The lingering question is, disregarding the Coyote Valley project, how has Gavilan been serving San Benito County? Unfortunately, most of the decisions have been neutral or negative; the lack of available infrastructure limits what the college can do to move ahead even if it wanted to.
One of the biggest changes occurred in 2010 when Gavilan took its Aviation Maintenance Technology (AMT) program offerings away from Hollister Airport, eventually ending up in San Martin — which is also in Santa Clara County — ostensibly over a proposed rent increase. They eventually got a new hangar built just for them to lease at that location; money talks.
When it left, the AMT program offered a whopping 35 units, 12 classes a week, 1,100 hours of class time and two independent study courses a semester. Going on seven years later, it’s been impossible to make that up.
There are really three ways to look at community college offerings, subjects, classes and credits: Popular (busy) subjects may have several classes on the same subject to provide adequate space for interested students, credits work to transfer and/or a formalize training and non-credit classes can fill holes in education or help fulfill a student’s personal aspirations.
One of the major shifts in local offerings has been additional non-credit courses. Current offerings for Spring 2017 include 45 credit courses on 35 subjects and 13 non-credit courses.
Ten of the non-credit courses are in English as a Second Language (ESL). Those range from preparing for the United States citizenship test to learning computer skills; the target population for those programs appears to be adults, not recent high school graduates.
The number of core English and mathematics classes is up since 2004, but the selections are wide rather than deep, concentrating on the entry level. This appears to be filling a need. For instance, there are four offerings of English 250 (Practical Writing) on the Spring 2017 Hollister schedule and all four are fully booked.
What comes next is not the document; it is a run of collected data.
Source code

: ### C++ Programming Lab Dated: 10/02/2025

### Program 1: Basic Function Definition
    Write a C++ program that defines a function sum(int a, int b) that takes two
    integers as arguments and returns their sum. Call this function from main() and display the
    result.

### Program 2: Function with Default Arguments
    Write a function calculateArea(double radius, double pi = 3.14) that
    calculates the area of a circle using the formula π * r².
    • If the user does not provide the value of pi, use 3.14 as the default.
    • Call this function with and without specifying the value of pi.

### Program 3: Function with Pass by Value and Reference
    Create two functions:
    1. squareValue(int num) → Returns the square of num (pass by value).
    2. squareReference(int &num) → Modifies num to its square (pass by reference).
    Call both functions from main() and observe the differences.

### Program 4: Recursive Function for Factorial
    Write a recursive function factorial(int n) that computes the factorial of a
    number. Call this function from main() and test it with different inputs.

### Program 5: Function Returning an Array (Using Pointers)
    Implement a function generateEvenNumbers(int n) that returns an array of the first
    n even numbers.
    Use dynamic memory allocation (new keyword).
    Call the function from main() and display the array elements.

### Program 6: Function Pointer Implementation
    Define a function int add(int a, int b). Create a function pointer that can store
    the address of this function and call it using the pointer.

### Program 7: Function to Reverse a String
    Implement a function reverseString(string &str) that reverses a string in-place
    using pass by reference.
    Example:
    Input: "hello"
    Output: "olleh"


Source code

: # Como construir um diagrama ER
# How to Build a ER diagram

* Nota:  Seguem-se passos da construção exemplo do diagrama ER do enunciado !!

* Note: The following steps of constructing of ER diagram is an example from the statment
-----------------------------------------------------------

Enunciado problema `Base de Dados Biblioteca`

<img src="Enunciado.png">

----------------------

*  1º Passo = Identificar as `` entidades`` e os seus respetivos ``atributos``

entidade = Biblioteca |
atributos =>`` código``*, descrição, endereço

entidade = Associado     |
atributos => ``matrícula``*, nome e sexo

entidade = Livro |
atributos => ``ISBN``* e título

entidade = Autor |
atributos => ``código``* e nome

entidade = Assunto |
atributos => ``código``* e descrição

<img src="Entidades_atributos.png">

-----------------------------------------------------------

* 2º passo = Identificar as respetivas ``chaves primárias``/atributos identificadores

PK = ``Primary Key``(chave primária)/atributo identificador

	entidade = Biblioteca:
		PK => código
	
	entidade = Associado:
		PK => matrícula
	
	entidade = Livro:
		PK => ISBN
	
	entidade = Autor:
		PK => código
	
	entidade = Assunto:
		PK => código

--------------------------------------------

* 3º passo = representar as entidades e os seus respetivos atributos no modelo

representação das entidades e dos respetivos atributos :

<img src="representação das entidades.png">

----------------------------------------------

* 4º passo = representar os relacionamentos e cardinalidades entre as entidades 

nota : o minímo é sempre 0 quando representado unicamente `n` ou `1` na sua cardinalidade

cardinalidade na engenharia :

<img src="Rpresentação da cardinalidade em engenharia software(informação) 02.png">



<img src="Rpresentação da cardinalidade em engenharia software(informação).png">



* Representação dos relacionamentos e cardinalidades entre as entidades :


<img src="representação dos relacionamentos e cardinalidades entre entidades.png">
As far as Gavilan’s future expansion in San Benito County, the only alternative currently in view is the difficult one of a build-to-lease arrangement with a developer, but that requires a long-term commitment from both parties and it not clear that it is economically viable.
Until and unless that comes about, the probability of attaining the goal of providing a comprehensive two-year, degree-producing program within the county’s borders is remote.